10 de julho de 2026
Articulistas

A iniciativa privada contra a pandemia

Heraldo Garcia Vitta e Rodrigo Garms
| Tempo de leitura: 2 min

Ao longo do tempo, a humanidade tem sido assolada por pandemias; para citarmos um caso: a gripe espanhola (1918-20) dizimou parte da população mundial: sem cura, por sorte, 'naturalmente', desapareceu. Não é o caso da Covid-19; nefasta e inexorável, contamina e mata pessoas, num passe de mágica, numa rapidez cintilante.

O Projeto de Lei 948/2021, aprovado na Câmara dos Deputados, a ser analisado no Senado Federal, permite entidades privadas (empresas, associações e cooperativas), participarem na aplicação de vacinas nas pessoas, visando à cura da pandemia.

Conforme o projeto, pessoas jurídicas de direito privado podem adquirir vacinas contra a Covid-19 autorizadas pela Anvisa (Agência Nacional de Vigilância Sanitária) ou por 'qualquer autoridade sanitária estrangeira' (?) reconhecida pela Organização Mundial da Saúde (OMS).
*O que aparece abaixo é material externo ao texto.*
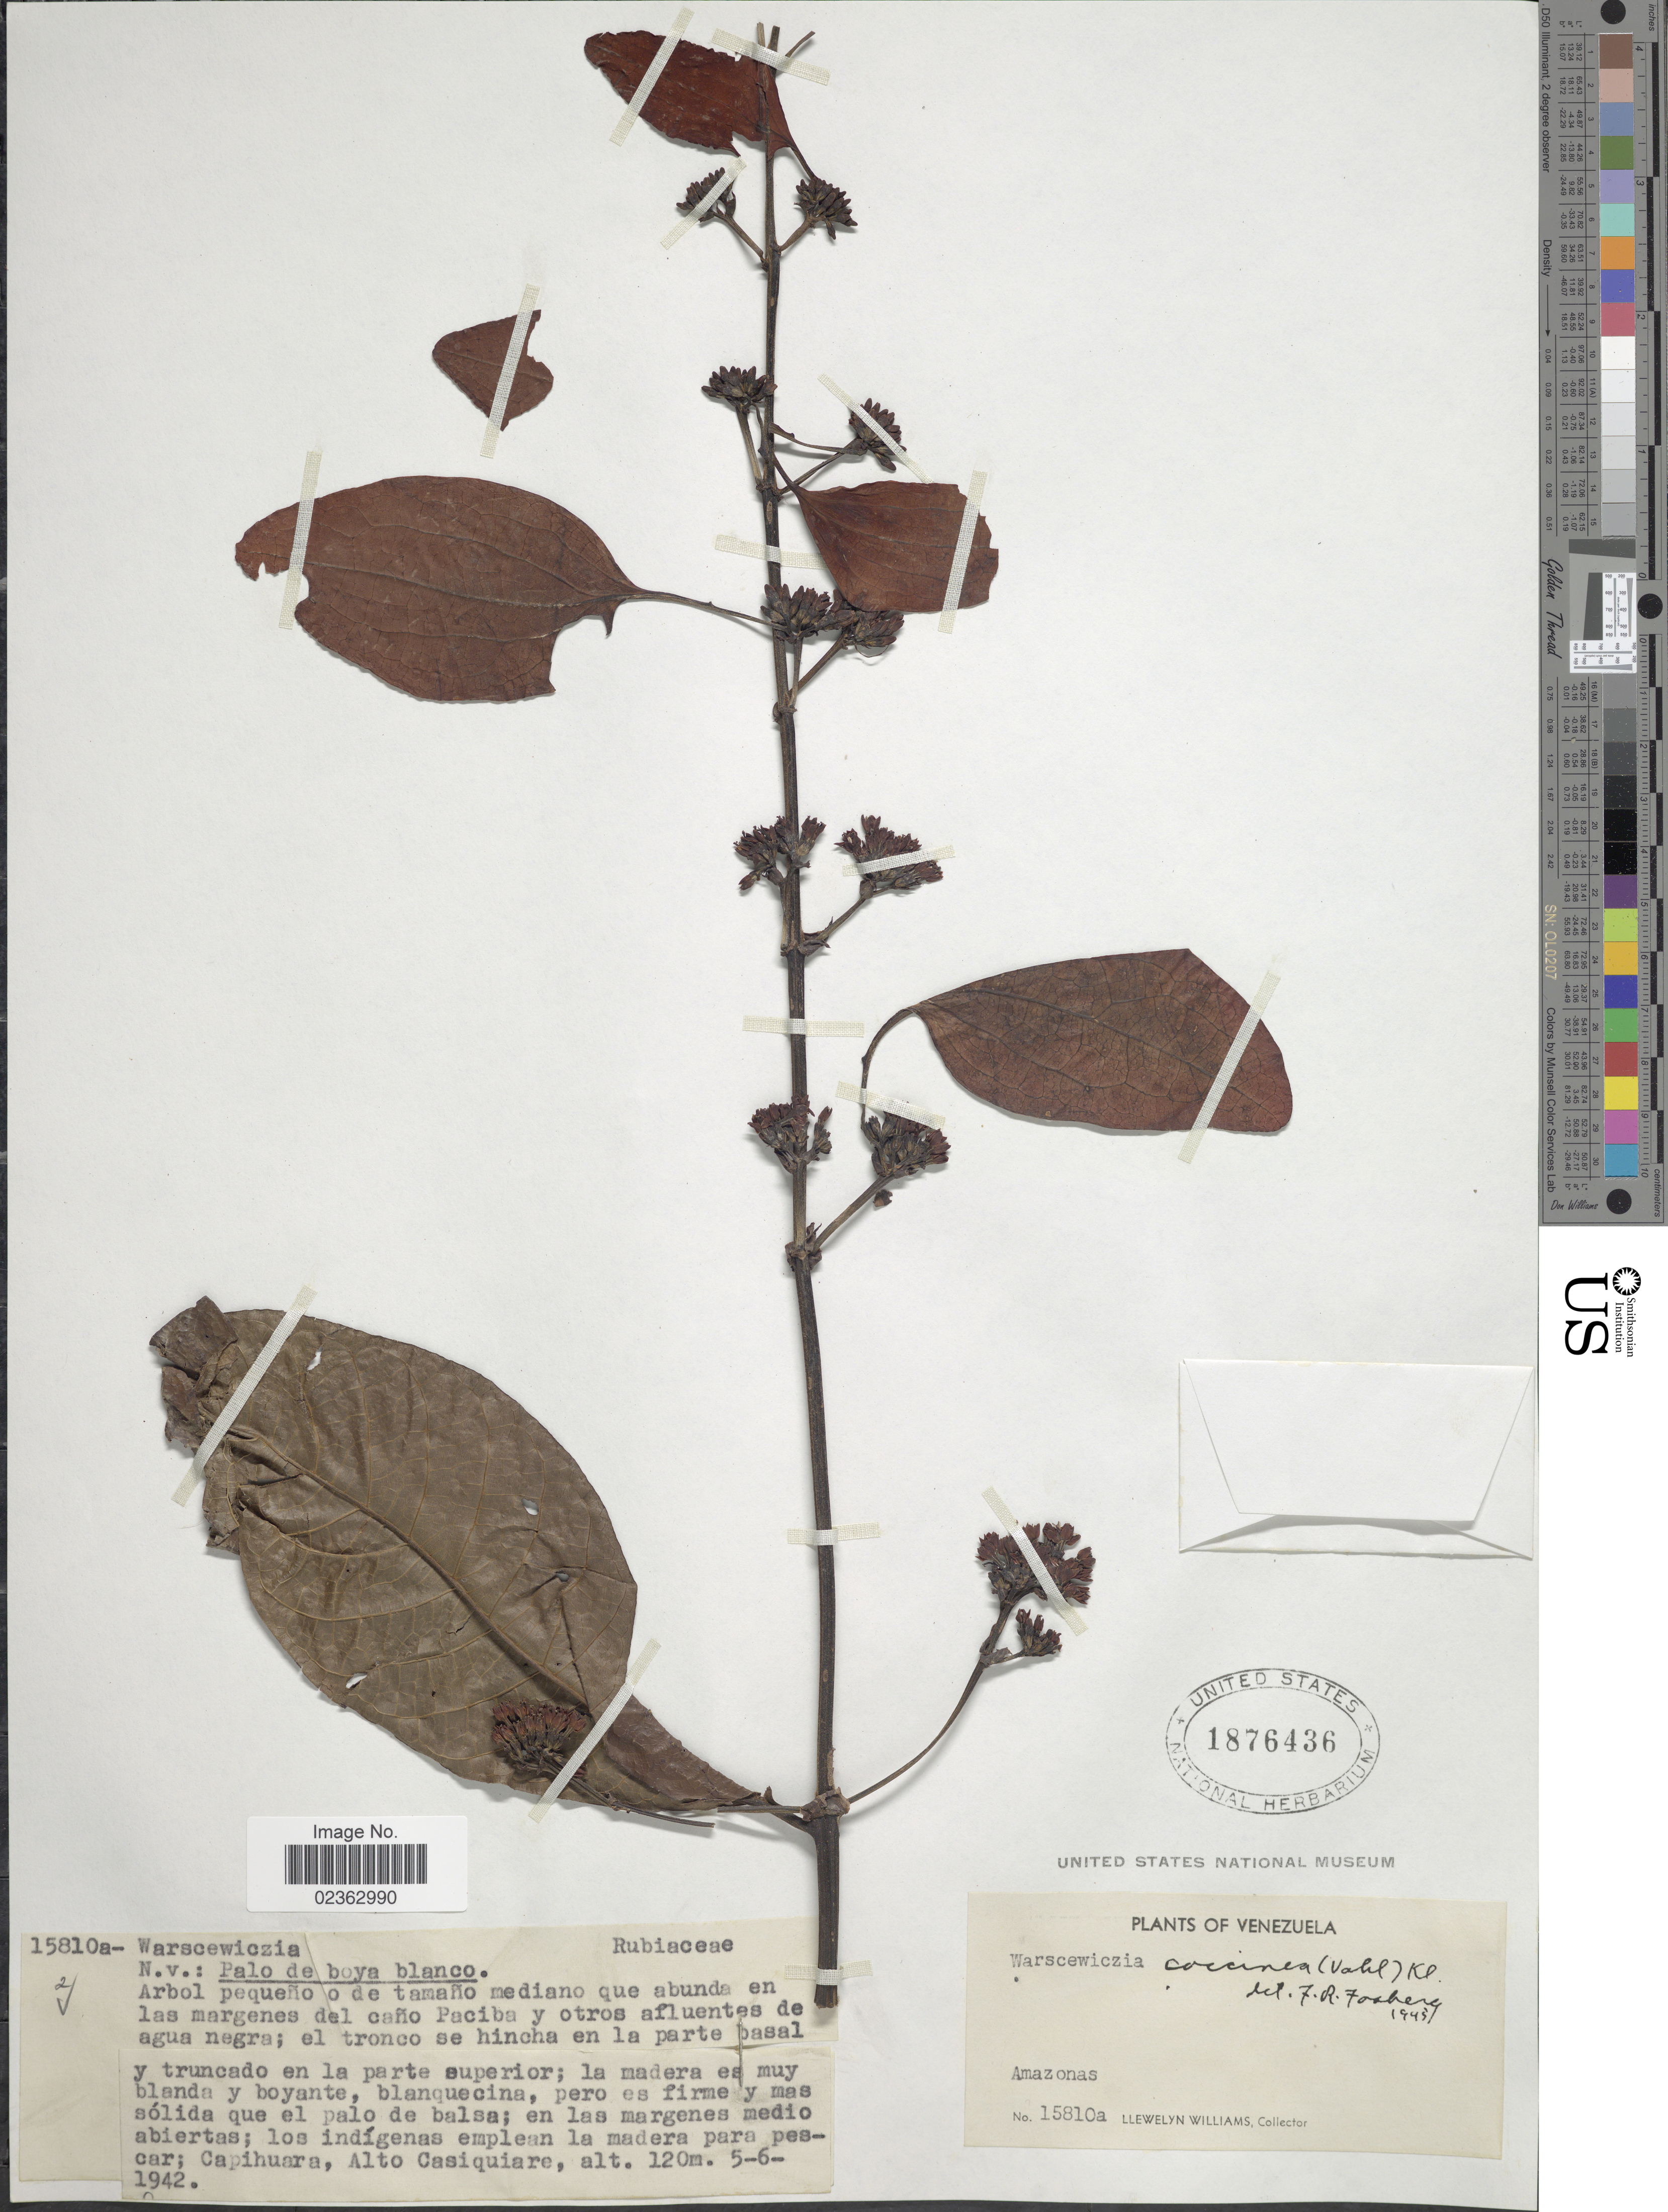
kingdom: Plantae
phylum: Tracheophyta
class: Magnoliopsida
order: Gentianales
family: Rubiaceae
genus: Warszewiczia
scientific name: Warszewiczia coccinea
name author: (Vahl) Klotzsch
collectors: Ll. Williams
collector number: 15810a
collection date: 1942-06-05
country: Venezuela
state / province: Amazonas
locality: Capihuara, Alto Casiquiare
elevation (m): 120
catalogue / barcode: US 1876436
Alternativamente, podem contratar estabelecimentos de saúde que tenham autorização para importar vacinas.

Causa espécie a possibilidade de aquisição de vacinas reconhecidas por 'qualquer autoridade sanitária estrangeira', com a chancela da OMS; assim, neste caso, não haveria a autorização da Anvisa. Situação inusitada, pois essa competência, no território brasileiro, é da Anvisa: sempre deve haver autorização dela!!!

As vacinas adquiridas devem ser integralmente 'doadas ao Sistema Único de Saúde (SUS)'; ou destinadas à aplicação gratuita e exclusiva nos empregados/associados/cooperados, com 'doação da mesma quantidade aos sistema público de saúde'. Assim, em qualquer caso, deve haver doação ao SUS!

Por certo, se conseguirem, associações e cooperativas adquirirão as vacinas; já, os empresários terão pouco interesse na aquisição delas, enquanto a economia estiver fechada, truncada, impedida de gerar renda, empregos e impostos.

Portanto, além do uso de máscaras e demais providências profiláticas, propõe-se a autorização da Anvisa, em qualquer hipótese, na importação das vacinas, bem assim a abertura gradual e segura do comércio e da indústria, mediante fiscalização eficiente dos órgãos sanitários, observada a legislação de proteção à saúde!

Os autores são advogados associados. Vitta é ex-promotor de justiça, juiz federal aposentado, especialista, mestre e doutor em Direito; Garms é membro do Tribunal da OAB TED X e pós-graduado em Direito Público.